La Revolución de los 7 Jefes en la historia de Santa Fe

siete jefes

Por Victor Gustavo Hadad (*)

¿Habrá estado este hecho en el pensamiento de los cabildantes de Santa Fe cuando adhirieron en forma casi inmediata a la Revolución de Mayo, convirtiendo a la provincia en la primera en aceptar los ideales de Moreno, Belgrano y Castelli?

Según Ricardo Levene, se trata de uno de los hechos que deben tomarse como antecedente de la democracia en nuestro país. ¿Qué fue la Revolución de los 7 jefes? ¿Fueron solamente siete? ¿Verdaderamente intentaron crear -como sostienen algunos- un gobierno propio, independiente de la metrópoli? ¿Estaba este grupo en condiciones de enfrentarse a Felipe II, rey de España bajo cuyo dominio el país europeo se convirtió en el primer imperio mundial?

Resulta poco probable que la independencia de España fuera la intención, entonces, de Lázaro de Benialvo, Diego de Leiva, Francisco de Villalta, Rodrigo de Mosquera, Diego Ruiz, Pedro Gallego o Ruiz Romero. Sin embargo, ello no disminuye ni un ápice la importancia del hecho histórico al que estamos referenciando.

¿Cuál era el contexto histórico de ese momento? Colón había cruzado el Atlántico hacía menos de un siglo. Hernán Cortés ya había conquistado a sangre y fuego el imperio azteca. Francisco Pizarro, por su parte, ya había traicionado a Atahualpa y conquistado Perú.

El 15 de agosto de 1537, se funda Asunción del Paraguay. Desde allí partirá, tiempo después, el grupo que, bajo el mando de Juan de Garay, fundará Santa Fe en la actual Cayastá, en 1573.
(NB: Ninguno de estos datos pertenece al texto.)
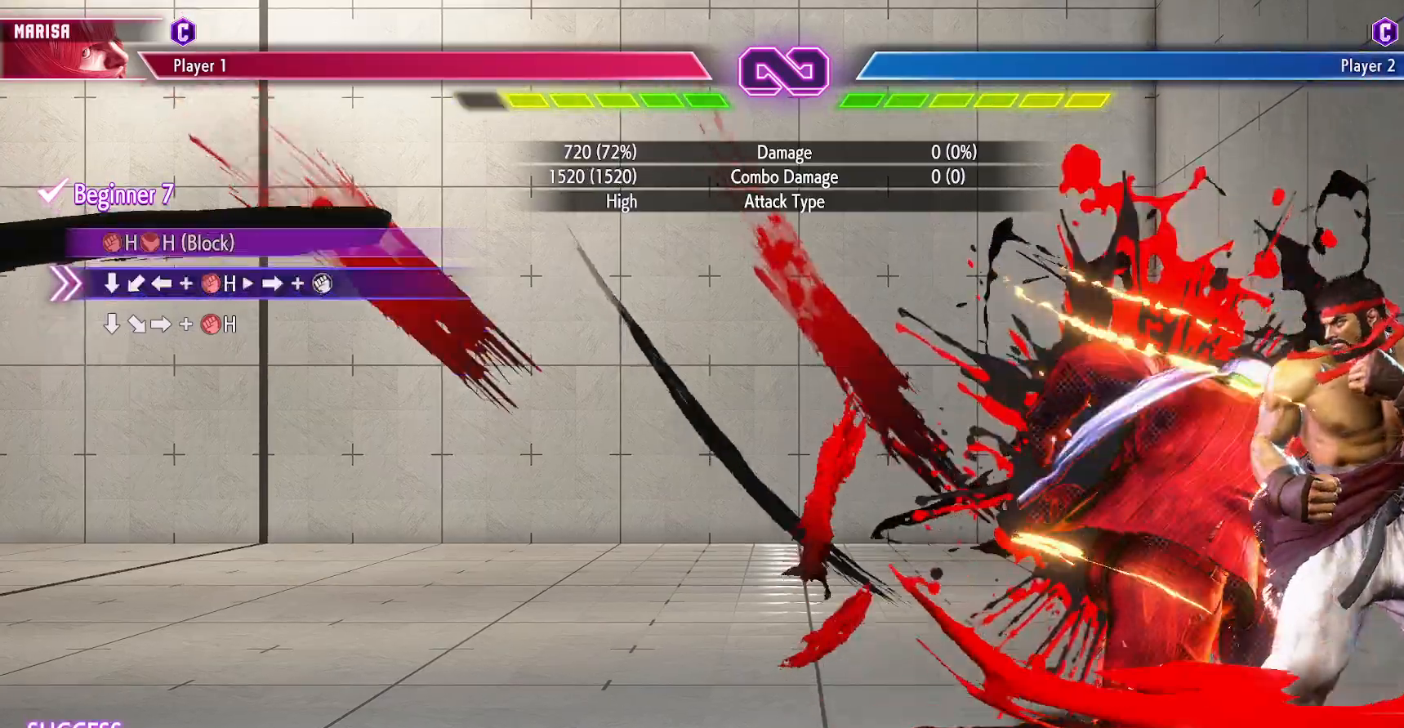
{"buttons": [], "events": []}
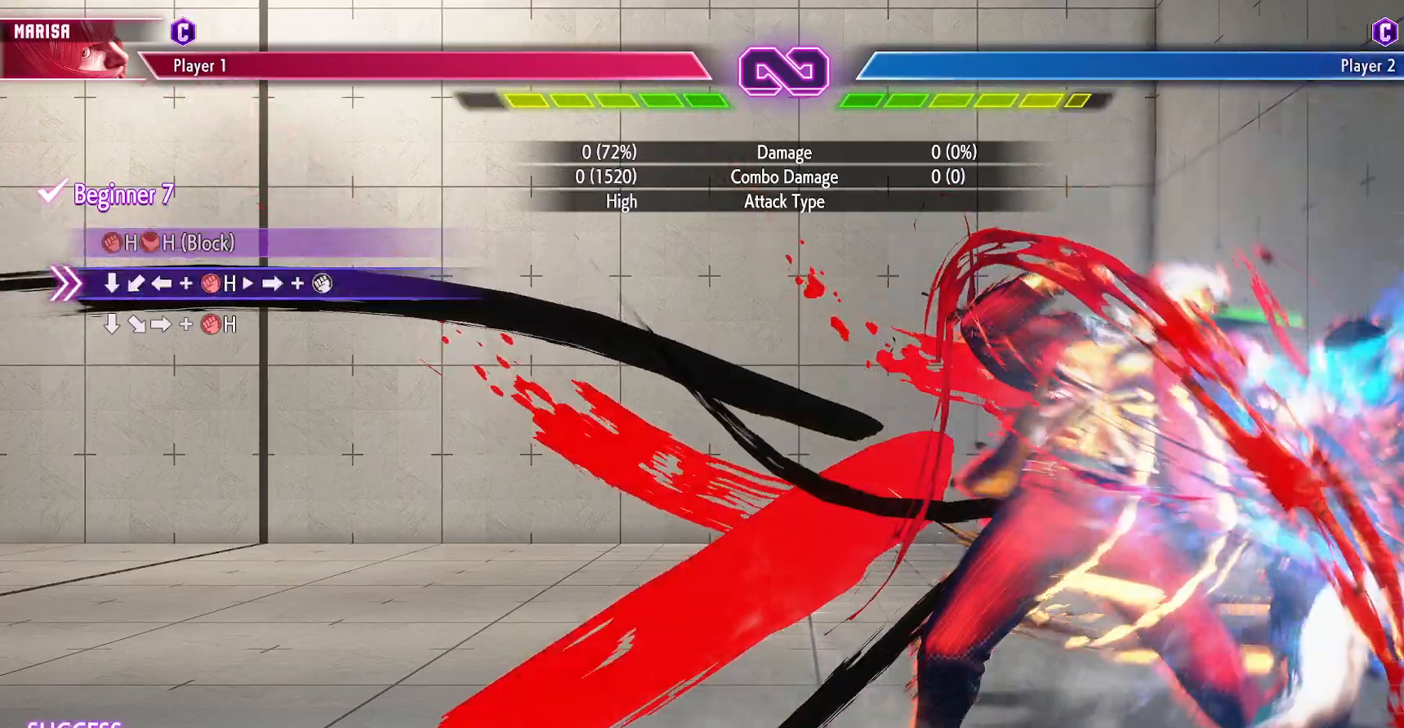
{"buttons": [], "events": []}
Ello así, y siete años más tarde, un grupo de criollos comienza a deliberar: ¿deben seguir gobernando y ocupando los cargos más importantes quienes no han nacido acá? La pregunta hunde sus raíces en lo más profundo de nuestra naturaleza. Surge allí, en ese instante y quizás por primera vez, el conflicto de poder en esta zona del continente. Dos modelos se enfrentan, una vez más, en la conquista por el mando: ¿criollos o españoles? ¿Quién tiene justo título para gobernar? Pero esa disputa tiene un tercer grupo que no fue invitado a dar su opinión: los originarios de estas tierras. El acta de Juan de Garay menciona que la fundación se realiza en tierras de “calchines y mocoretás”. Este reconocimiento, que no se va a repetir en el instrumento fundante de Buenos Aires, merece ser meditado seriamente.

¿A partir de cuándo, las tierras que, según el mencionado documento, eran de calchines y mocoretás pasan a ser de España? Es, por tanto, la lógica de la guerra en su estado más brutal y primitivo el que se impone y logra construir un sistema hegemónico de poder que va a caer en el caso de España luego de la Batalla de Ayacucho en 1824.

Pero volvamos a la rebelión de los criollos. Luego de varias reuniones, resuelven tomar el poder en Santa Fe el 1º de junio de 1580. Juan de Garay se encuentra en Buenos Aires. Sin embargo, en poco menos de 40 horas son traicionados y ejecutados. Las actuaciones que se labraron por este hecho fueron enviadas a España, de donde nunca volvieron.

Así terminó el primer intento de tener un gobierno autónomo sin intervención de los peninsulares.

Es dable preguntarse: ¿habrá estado este hecho en el pensamiento de los cabildantes de Santa Fe cuando adhirieron en forma casi inmediata a la Revolución de Mayo, convirtiendo a la provincia en la primera en aceptar los ideales de Moreno, Belgrano y Castelli? Cuando la noticia de mayo llegó a Santa Fe el 5 de junio de 1810, y al tomar en sus manos la circular del 27 de mayo, ¿habrá recordado el Teniente Gobernador de Santa Fe don Prudencio María Gastañaduy aquel acontecimiento?

Esta rebelión, así como muchos otros hechos históricos ocurridos en nuestra provincia, forman parte de las páginas más dignas de la historia argentina (la batalla de San Lorenzo, el motín de Arequito, la firma del Pacto Federal, el combate de Punta Quebracho y el Grito de Alcorta, por sólo mencionar algunos). Si esta rebelión hubiera sucedido en Buenos Aires, probablemente sería mucho más difundida y conocida.

Quizás, alguna vez, podamos asistir a la confección de un relato histórico “santafecéntrico”. Por ahora, nos tenemos que conformar con leer nuestra historia desde Buenos Aires. Allí se escribió.